* **Dataset entries**
------------

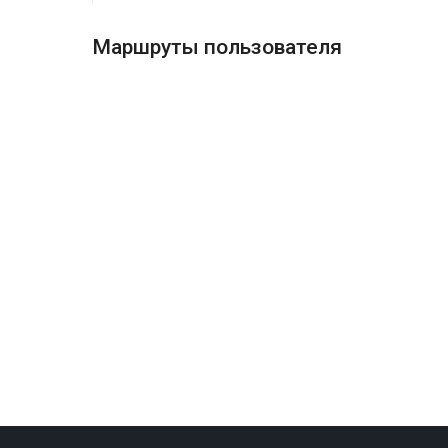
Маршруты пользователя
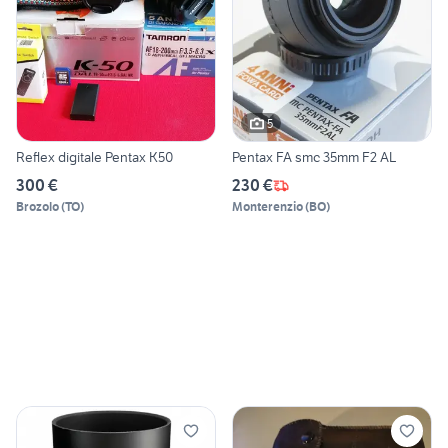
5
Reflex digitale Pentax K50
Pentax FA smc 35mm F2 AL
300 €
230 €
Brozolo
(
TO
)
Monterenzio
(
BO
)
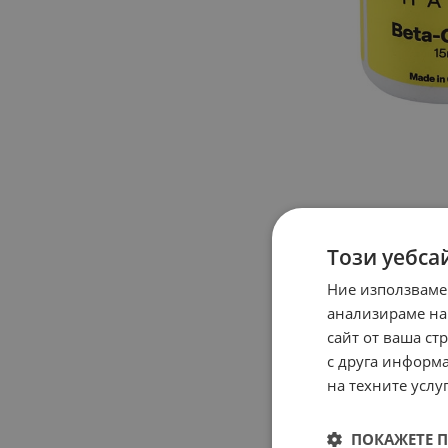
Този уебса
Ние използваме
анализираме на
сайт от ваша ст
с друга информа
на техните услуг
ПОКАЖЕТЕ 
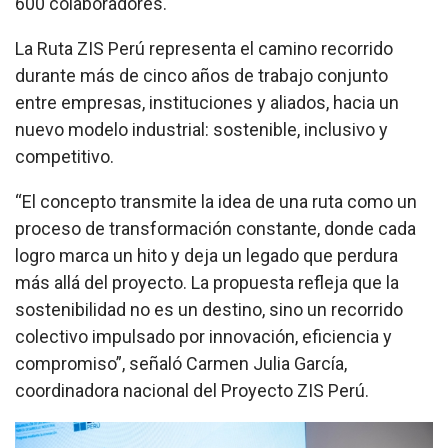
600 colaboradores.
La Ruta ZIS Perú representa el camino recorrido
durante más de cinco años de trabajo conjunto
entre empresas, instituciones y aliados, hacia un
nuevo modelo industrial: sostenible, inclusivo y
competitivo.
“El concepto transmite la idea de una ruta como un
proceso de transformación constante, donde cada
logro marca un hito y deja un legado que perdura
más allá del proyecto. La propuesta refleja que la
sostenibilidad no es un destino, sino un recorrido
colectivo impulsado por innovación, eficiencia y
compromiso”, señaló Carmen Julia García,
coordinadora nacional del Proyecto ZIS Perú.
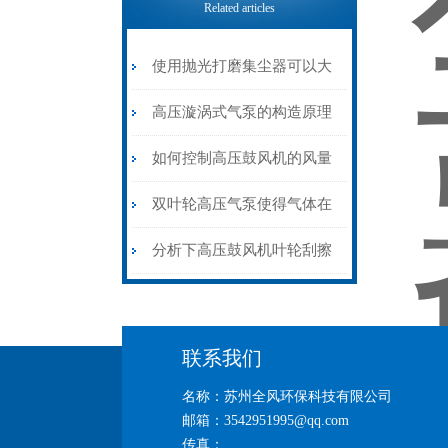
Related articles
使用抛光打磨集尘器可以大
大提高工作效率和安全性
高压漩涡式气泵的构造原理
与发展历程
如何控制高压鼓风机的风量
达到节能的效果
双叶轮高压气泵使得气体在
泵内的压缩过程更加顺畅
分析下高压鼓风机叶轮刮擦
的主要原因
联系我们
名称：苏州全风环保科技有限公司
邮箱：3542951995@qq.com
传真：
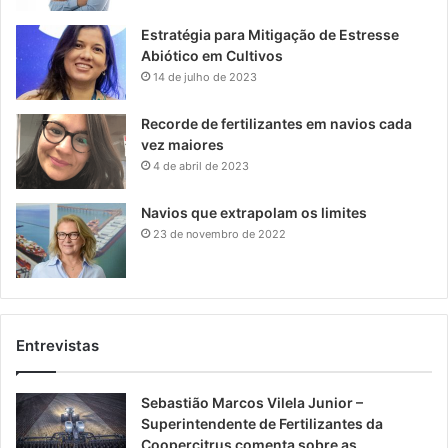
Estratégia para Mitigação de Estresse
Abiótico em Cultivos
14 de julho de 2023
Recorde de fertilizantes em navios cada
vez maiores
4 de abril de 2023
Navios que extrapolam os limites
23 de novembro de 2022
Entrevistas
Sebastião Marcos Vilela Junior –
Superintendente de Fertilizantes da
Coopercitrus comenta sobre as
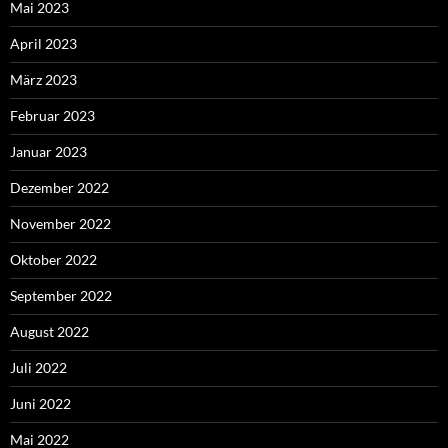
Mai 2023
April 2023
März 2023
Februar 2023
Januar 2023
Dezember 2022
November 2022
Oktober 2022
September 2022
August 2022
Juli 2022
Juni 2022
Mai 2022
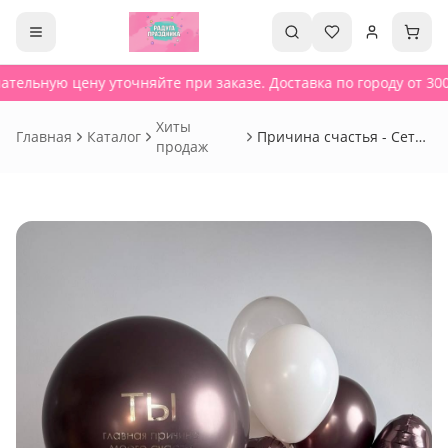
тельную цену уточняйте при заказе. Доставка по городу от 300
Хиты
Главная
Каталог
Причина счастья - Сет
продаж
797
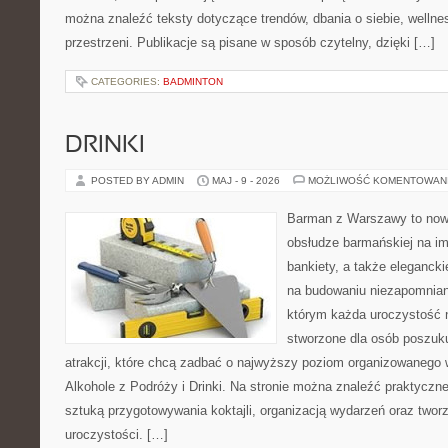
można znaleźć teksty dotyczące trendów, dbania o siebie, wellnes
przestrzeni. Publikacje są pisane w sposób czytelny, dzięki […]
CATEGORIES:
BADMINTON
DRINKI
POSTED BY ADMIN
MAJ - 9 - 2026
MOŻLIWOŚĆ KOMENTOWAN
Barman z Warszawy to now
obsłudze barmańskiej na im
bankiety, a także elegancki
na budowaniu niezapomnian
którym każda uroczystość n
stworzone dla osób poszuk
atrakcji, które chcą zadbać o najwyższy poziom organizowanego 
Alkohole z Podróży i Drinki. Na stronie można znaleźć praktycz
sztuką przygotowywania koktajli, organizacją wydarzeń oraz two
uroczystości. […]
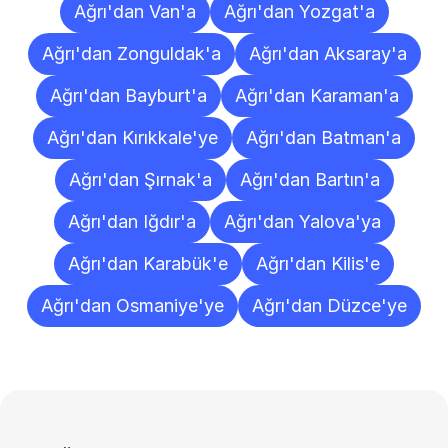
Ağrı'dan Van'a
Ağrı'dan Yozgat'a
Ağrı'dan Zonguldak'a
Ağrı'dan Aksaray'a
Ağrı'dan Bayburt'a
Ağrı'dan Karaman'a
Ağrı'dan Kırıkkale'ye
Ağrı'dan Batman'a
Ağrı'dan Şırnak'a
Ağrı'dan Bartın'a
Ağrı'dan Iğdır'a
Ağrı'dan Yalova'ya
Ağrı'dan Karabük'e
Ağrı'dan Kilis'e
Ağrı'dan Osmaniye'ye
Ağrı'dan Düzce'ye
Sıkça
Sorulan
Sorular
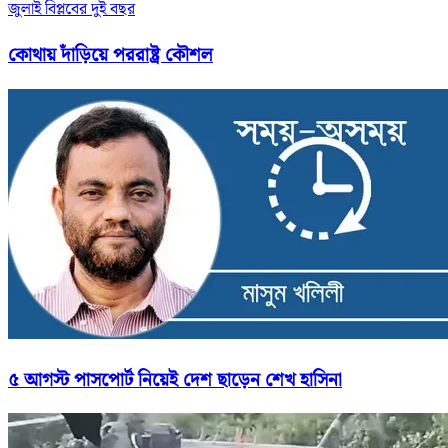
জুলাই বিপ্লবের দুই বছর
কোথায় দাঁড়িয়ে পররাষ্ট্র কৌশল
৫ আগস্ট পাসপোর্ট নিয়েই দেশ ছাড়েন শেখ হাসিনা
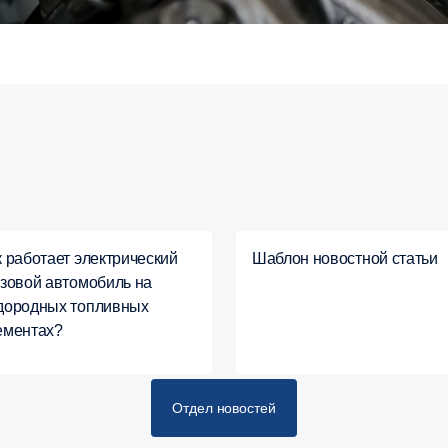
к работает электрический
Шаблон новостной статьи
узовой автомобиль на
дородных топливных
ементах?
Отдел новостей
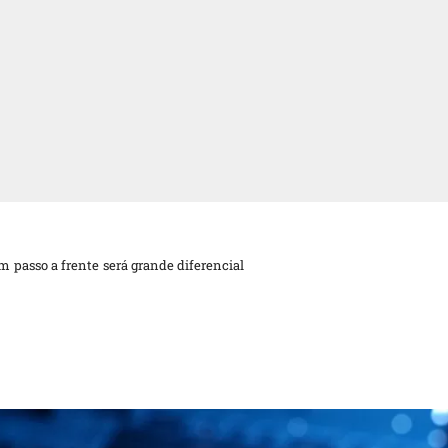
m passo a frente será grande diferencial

------------

* **Work to be completed**
Convert every line of text read from the records above into a numbered list, one line per item, and skip any blank lines. Leave the picture markers out of the answer.

* **Response**
1. Маршруты пользователя
2. 5
3. Reflex digitale Pentax K50
4. Pentax FA smc 35mm F2 AL
5. 300 €
6. 230 €
7. Brozolo
8. (
9. TO
10. )
11. Monterenzio
12. (
13. BO
14. )
15. Този уебса
16. Ние използваме
17. анализираме на
18. сайт от ваша ст
19. с друга информа
20. на техните услуг
21. ПОКАЖЕТЕ 
22. 600 colaboradores.
23. La Ruta ZIS Perú representa el camino recorrido
24. durante más de cinco años de trabajo conjunto
25. entre empresas, instituciones y aliados, hacia un
26. nuevo modelo industrial: sostenible, inclusivo y
27. competitivo.
28. “El concepto transmite la idea de una ruta como un
29. proceso de transformación constante, donde cada
30. logro marca un hito y deja un legado que perdura
31. más allá del proyecto. La propuesta refleja que la
32. sostenibilidad no es un destino, sino un recorrido
33. colectivo impulsado por innovación, eficiencia y
34. compromiso”, señaló Carmen Julia García,
35. coordinadora nacional del Proyecto ZIS Perú.
36. Related articles
37. 使用抛光打磨集尘器可以大
38. 大提高工作效率和安全性
39. 高压漩涡式气泵的构造原理
40. 与发展历程
41. 如何控制高压鼓风机的风量
42. 达到节能的效果
43. 双叶轮高压气泵使得气体在
44. 泵内的压缩过程更加顺畅
45. 分析下高压鼓风机叶轮刮擦
46. 的主要原因
47. 联系我们
48. 名称：苏州全风环保科技有限公司
49. 邮箱：3542951995@qq.com
50. 传真：
51. Estratégia para Mitigação de Estresse
52. Abiótico em Cultivos
53. 14 de julho de 2023
54. Recorde de fertilizantes em navios cada
55. vez maiores
56. 4 de abril de 2023
57. Navios que extrapolam os limites
58. 23 de novembro de 2022
59. Entrevistas
60. Sebastião Marcos Vilela Junior –
61. Superintendente de Fertilizantes da
62. Coopercitrus comenta sobre as
63. Mai 2023
64. April 2023
65. März 2023
66. Februar 2023
67. Januar 2023
68. Dezember 2022
69. November 2022
70. Oktober 2022
71. September 2022
72. August 2022
73. Juli 2022
74. Juni 2022
75. Mai 2022
76. тельную цену уточняйте при заказе. Доставка по городу от 300
77. Хиты
78. Главная
79. Каталог
80. Причина счастья - Сет
81. продаж
82. 797
83. można znaleźć teksty dotyczące trendów, dbania o siebie, wellnes
84. przestrzeni. Publikacje są pisane w sposób czytelny, dzięki […]
85. CATEGORIES:
86. BADMINTON
87. DRINKI
88. POSTED BY ADMIN
89. MAJ - 9 - 2026
90. MOŻLIWOŚĆ KOMENTOWAN
91. Barman z Warszawy to now
92. obsłudze barmańskiej na im
93. bankiety, a także elegancki
94. na budowaniu niezapomnian
95. którym każda uroczystość n
96. stworzone dla osób poszuk
97. atrakcji, które chcą zadbać o najwyższy poziom organizowanego 
98. Alkohole z Podróży i Drinki. Na stronie można znaleźć praktycz
99. sztuką przygotowywania koktajli, organizacją wydarzeń oraz two
100. uroczystości. […]
101. Ağrı'dan Van'a
102. Ağrı'dan Yozgat'a
103. Ağrı'dan Zonguldak'a
104. Ağrı'dan Aksaray'a
105. Ağrı'dan Bayburt'a
106. Ağrı'dan Karaman'a
107. Ağrı'dan Kırıkkale'ye
108. Ağrı'dan Batman'a
109. Ağrı'dan Şırnak'a
110. Ağrı'dan Bartın'a
111. Ağrı'dan Iğdır'a
112. Ağrı'dan Yalova'ya
113. Ağrı'dan Karabük'e
114. Ağrı'dan Kilis'e
115. Ağrı'dan Osmaniye'ye
116. Ağrı'dan Düzce'ye
117. Sıkça
118. Sorulan
119. Sorular
120. জুলাই বিপ্লবের দুই বছর
121. কোথায় দাঁড়িয়ে পররাষ্ট্র কৌশল
122. ৫ আগস্ট পাসপোর্ট নিয়েই দেশ ছাড়েন শেখ হাসিনা
123. к работает электрический
124. Шаблон новостной статьи
125. узовой автомобиль на
126. дородных топливных
127. ементах?
128. Отдел новостей
129. m passo a frente será grande diferencial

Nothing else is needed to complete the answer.